リオデジャネイロ五輪を前に、バドミントンの2選手がつまずいた。派手なプレーと言動で人気がある日本のエース、桃田賢斗選手は香川県出身の21歳。メダルの有力候補だった

「僕が勝てば世界の人が富岡を知る」。中高と過ごした福島県富岡町は東日本大震災で被災した。原発事故で今も苦しむ第二の故郷の現状を伝えたい。五輪での目標は、メダルだけではなかったはずだ

いくら物言う世の中とはいえ、お金で栄光は買えない。その階段を上り始めたばかりなのに。賭博で失うのはお金ばかりではない。
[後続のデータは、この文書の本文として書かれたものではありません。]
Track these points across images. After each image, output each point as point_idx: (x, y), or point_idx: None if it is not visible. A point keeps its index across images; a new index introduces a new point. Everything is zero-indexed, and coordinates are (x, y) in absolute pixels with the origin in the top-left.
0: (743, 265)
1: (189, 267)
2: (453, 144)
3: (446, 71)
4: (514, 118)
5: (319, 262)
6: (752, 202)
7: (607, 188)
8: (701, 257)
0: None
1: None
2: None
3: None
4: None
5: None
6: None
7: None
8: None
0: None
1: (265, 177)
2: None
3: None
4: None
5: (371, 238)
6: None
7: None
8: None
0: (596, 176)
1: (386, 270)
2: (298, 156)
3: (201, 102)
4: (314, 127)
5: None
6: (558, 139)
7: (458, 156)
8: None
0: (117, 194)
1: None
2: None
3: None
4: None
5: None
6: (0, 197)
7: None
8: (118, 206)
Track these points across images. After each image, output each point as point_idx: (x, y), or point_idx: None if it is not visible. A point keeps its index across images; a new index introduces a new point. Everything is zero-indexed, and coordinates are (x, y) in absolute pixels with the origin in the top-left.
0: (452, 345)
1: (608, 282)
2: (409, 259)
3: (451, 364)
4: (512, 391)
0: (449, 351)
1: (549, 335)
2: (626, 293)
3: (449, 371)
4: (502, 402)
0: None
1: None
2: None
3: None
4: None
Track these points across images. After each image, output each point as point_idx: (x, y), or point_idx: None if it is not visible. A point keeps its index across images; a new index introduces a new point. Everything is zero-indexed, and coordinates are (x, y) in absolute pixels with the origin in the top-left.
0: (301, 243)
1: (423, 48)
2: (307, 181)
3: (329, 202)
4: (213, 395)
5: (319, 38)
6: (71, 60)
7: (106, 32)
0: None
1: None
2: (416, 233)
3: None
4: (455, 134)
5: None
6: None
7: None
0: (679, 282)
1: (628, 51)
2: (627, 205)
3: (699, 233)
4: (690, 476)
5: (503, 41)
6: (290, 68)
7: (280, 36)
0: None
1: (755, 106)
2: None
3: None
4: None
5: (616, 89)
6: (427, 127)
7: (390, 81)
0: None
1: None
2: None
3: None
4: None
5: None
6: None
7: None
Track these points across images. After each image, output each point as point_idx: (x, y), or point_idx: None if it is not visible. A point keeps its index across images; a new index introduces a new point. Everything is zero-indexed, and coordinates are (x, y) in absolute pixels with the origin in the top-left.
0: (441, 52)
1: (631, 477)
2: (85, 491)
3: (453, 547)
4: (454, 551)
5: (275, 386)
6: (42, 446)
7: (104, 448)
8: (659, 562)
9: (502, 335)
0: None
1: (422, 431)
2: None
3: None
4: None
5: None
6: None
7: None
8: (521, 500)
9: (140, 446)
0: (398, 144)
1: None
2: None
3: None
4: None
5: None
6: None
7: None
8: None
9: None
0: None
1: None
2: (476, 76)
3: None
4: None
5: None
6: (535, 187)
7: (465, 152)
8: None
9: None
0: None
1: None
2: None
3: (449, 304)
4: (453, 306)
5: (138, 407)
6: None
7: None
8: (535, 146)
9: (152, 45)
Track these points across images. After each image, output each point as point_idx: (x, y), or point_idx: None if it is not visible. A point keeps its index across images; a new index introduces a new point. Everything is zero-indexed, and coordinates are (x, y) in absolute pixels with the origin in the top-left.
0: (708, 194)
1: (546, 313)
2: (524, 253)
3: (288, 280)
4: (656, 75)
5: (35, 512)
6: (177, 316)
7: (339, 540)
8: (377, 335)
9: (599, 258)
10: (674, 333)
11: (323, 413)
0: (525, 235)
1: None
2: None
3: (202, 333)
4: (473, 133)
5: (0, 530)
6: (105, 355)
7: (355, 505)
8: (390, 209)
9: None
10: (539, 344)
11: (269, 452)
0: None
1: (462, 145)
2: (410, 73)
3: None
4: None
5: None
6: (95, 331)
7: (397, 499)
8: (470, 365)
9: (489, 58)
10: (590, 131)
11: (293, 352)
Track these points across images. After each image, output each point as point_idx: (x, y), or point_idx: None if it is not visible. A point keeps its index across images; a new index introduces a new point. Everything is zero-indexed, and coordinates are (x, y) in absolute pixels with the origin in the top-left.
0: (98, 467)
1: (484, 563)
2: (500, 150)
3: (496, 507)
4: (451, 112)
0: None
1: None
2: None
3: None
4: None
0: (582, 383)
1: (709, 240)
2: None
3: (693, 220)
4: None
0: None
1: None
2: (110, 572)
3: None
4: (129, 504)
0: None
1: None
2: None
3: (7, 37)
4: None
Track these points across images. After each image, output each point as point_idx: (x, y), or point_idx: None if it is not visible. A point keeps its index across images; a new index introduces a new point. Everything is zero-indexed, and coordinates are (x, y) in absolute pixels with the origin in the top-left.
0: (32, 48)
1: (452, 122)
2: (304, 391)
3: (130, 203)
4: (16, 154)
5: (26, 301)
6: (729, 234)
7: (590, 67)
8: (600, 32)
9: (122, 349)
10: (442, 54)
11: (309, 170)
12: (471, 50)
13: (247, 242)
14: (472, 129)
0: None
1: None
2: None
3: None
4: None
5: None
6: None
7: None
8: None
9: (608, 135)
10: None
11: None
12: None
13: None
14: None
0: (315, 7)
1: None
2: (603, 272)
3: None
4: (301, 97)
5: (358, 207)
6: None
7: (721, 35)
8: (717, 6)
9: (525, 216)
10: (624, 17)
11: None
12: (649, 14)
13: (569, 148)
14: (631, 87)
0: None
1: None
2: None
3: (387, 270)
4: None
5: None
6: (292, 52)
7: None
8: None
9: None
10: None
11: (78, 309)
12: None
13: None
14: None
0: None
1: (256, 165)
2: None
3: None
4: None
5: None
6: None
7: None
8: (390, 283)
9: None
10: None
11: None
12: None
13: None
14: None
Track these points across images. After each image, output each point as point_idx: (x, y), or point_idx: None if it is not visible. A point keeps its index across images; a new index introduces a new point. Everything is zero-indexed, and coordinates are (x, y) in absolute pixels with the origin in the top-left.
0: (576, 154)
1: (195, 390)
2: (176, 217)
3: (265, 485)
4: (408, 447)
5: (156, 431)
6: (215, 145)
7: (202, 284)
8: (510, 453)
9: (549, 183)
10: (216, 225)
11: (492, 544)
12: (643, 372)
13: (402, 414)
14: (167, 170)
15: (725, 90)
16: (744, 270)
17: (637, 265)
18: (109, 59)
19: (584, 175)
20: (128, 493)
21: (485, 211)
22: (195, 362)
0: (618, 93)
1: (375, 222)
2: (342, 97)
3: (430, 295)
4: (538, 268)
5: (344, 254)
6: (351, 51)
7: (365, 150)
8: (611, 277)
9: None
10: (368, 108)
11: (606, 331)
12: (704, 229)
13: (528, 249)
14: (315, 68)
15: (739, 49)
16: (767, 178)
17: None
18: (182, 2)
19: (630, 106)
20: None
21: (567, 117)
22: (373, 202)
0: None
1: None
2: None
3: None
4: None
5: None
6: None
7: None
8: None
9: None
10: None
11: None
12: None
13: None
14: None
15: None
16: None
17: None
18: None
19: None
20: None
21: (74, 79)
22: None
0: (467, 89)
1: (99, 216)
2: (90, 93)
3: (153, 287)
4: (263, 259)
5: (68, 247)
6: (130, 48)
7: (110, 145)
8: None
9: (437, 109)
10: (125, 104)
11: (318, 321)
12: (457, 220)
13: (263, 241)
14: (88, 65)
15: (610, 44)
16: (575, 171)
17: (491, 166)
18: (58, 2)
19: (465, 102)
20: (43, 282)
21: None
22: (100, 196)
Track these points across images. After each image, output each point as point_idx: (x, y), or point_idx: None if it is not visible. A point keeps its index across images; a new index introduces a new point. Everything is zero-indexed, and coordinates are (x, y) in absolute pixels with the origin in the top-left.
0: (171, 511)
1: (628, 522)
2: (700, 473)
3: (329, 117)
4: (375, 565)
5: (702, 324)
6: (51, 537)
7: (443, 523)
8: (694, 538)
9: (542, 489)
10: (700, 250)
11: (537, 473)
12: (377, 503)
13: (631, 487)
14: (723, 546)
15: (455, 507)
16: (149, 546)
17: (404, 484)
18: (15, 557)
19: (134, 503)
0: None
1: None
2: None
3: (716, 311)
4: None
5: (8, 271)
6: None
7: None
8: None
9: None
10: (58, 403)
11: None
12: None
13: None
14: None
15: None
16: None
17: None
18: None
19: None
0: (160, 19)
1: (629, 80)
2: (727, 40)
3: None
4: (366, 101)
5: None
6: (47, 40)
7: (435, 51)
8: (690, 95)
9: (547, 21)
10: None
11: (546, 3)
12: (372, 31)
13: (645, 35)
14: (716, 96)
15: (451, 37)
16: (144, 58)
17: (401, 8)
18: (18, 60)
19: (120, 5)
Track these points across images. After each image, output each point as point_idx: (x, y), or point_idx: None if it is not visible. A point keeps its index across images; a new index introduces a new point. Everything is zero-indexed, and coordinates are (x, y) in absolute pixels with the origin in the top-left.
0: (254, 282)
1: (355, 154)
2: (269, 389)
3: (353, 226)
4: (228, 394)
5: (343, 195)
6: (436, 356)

それに気づかないとは、桃田選手のお父さんも語る通り「考えが甘過ぎる」

NTT東日本によると、同社所属の複数の選手も違法店に出入りしていた。指定暴力団住吉会系の組幹部が絡んだ店というから始末が悪い。前回五輪代表の田児賢一選手と、きょうの会見でどう釈明するつもりか

大相撲にプロ野球、バドミントンとスポーツ界は不祥事続き。つまらぬリンゴは、よほどうまいらしい。びくついているアスリートがまだいるのではないか。どうにも懸念が打ち消せない。